И вот вдруг случилось ужасное, непоправимое. После обеда в ресторане, где она сидела на коленях у Александра Сергеевича и он осторожно целовал ее в шею, тоска ожидания заменилась стыдом. Она предала Шатерникова, позволив чужому человеку целовать себя. Если бы он вдруг увидел ее, сидящую на коленях у незнакомого мужчины, он, может быть, даже убил бы ее. Ну, пусть не убил, но ударил бы точно. И было бы только заслуженно. С обеда прошло несколько дней. Она не видела Александра Сергеевича, он не звонил и никак не давал о себе знать. Она ждала его звонка не меньше, чем писем Шатерникова из госпиталя. О нет, даже больше. Хотя бы для того, чтобы сказать ему всё, что не сумела сказать тогда, когда шампанское ударило в голову и она растерялась. Сказать, что любит другого. Поэтому не нужно сажать ее на колени и кормить цыплятами. Ничего не нужно, всё это ужасно. И главное – стыдно.

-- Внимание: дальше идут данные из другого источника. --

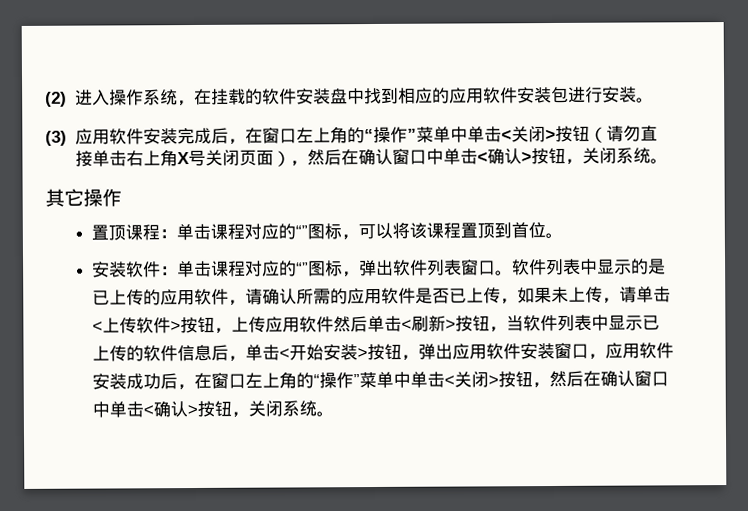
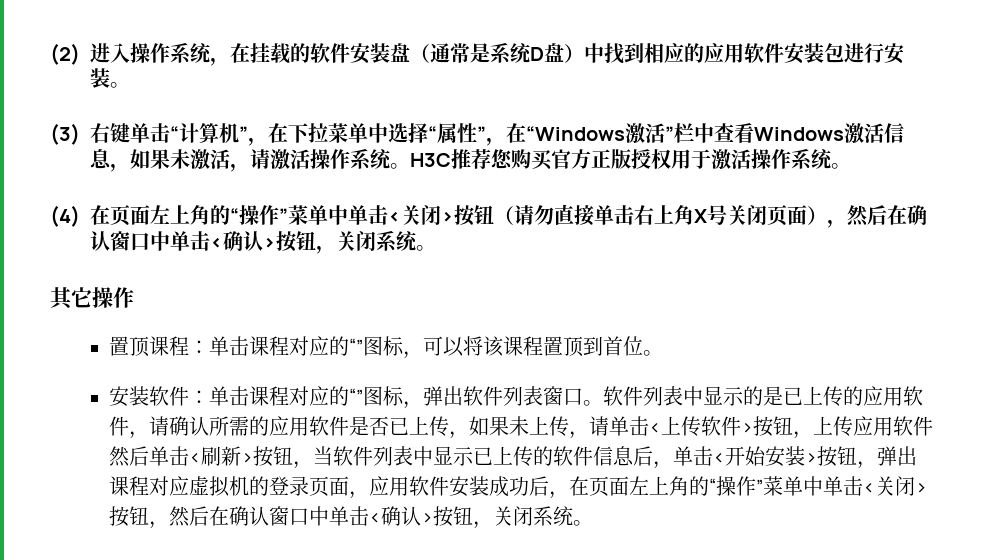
(348, 96) none -> [410,42,584,64] （通常是系统D盘）
[74,127,297,145] 应用软件安装完成后，在窗口 -> [90,123,904,146] [90,148,851,172] [50,205,150,227] 右键单击“计算机”，在下拉菜单中选择“属性”，在“Windows激活”栏中查看Windows激活信息，如果未激活，请激活操作系统。H3C推荐您购买官方正版授权用于激活操作系统。 // (4)在页面
[452,342,590,360] 应用软件安装窗口 -> [108,476,349,497] 课程对应虚拟机的登录页面
[211,372,247,389] 窗口 -> [588,476,629,496] 页面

В четверг пришла телеграмма от Шатерникова.
Утром, в пятницу, привезли новую партию раненых, и Таня, задержавшись на перевязке, сообразила, что опаздывает к поезду.
– Вас там спрашивают, Татьяна Антоновна, – сказала новенькая, только что поступившая медсестра в открытую дверь операционной.
– Идите, идите! – махнул рукой доктор, которому Таня помогала с последним раненым. – Осталась совсем ерунда, вы идите.
Шатерников стоял в вестибюле, опираясь на палку. Он еще не заметил ее. Она не ожидала, что он такого маленького роста, Александр Сергеевич был выше его на целую голову. Внутри сжалось с такой силой, что Таня остановилась на ступеньке и продолжала смотреть на своего жениха, не двигаясь, заслоненная санитарами, которые перетаскивали по лестнице носилки с больными. Кроме маленького роста, он был откровенно похож на самого себя в роли Толстого, и не столько даже чертами лица, а тем особенно упрямым и одновременно взволнованным выражением, которое, как говорили, лучше всего удалось ему в этой фильме и было результатом долгих репетиций Шатерникова перед зеркалом.
Санитары с носилками посторонились, пропуская Таню, прижались к перилам, и тут он наконец-то увидел ее. Таня одолела последние ступеньки и остановилась. Палка его упала на пол, Шатерников подбежал и обнял ее так, как будто вокруг никого не было. Она замерла с опущенными плечами, и, пока он торопливо целовал ее в голову – одной рукой прижимая ее затылок, другой с силой надавливая на ее левую лопатку, – не сделала ни одного движения. Тело как будто окаменело и не испытывало ничего, кроме неловкости от этих сильных, дрожащих от напряжения рук, которые словно ощупывали ее.